The corresponding author collects the conflict of interest disclosure forms from all authors. In author collaborations where formal agreements for representation allow it, it is sufficient for the corresponding author to sign the disclosure form on behalf of all authors.

The corresponding author will include a summary statement in the text of the manuscript in a separate section before the reference list, that reflects what is recorded in the potential conflict of interest disclosure form(s).

See below examples of disclosures:

Funding: This study was funded by X (grant number X).

Conflict of Interest: Author A has received research grants from Company A. Author B has received a speaker honorarium from Company X and owns stock in Company Y. Author C is a member of committee Z.

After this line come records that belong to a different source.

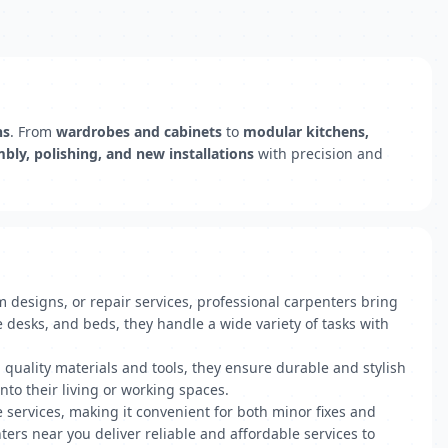
ns
. From
wardrobes and cabinets
to
modular kitchens,
mbly, polishing, and new installations
with precision and
designs, or repair services, professional carpenters bring
 desks, and beds, they handle a wide variety of tasks with
g quality materials and tools, they ensure durable and stylish
nto their living or working spaces.
e services, making it convenient for both minor fixes and
ters near you deliver reliable and affordable services to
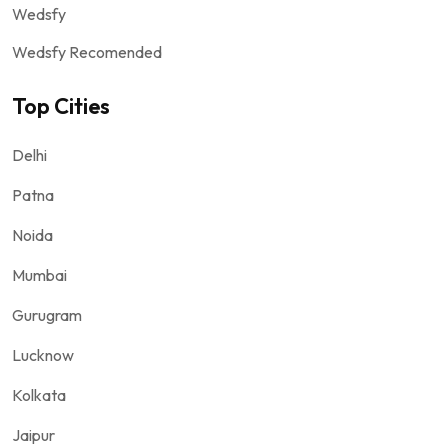
Wedsfy
Wedsfy Recomended
Top Cities
Delhi
Patna
Noida
Mumbai
Gurugram
Lucknow
Kolkata
Jaipur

If no conflict exists, the authors should state:

Conflict of Interest: The authors declare that they have no conflict of interest.

Word Count Policy

The authors are advised to consider the below word count standards when submitting their manuscripts in the  International Journal of Recycling of Organic Waste in Agriculture (IJROWA).

Short communicationOriginal papersReview paper
Max word count:1500Max word count:5500Max word count: 7500
Including Tables, Figures and References

Online Submission:

All correspondence should submit their manuscripts via ScholarOne Mauscript website. You will receive the Paper ID after the submission. Please read the Author guidelines before submission.

Authors could learn more about submitting via ScholarOne through video tutorials, user guides, and FAQs. Our resources are designed to help you set up accounts, create and track submissions, and get published via ScholarOne Manuscripts.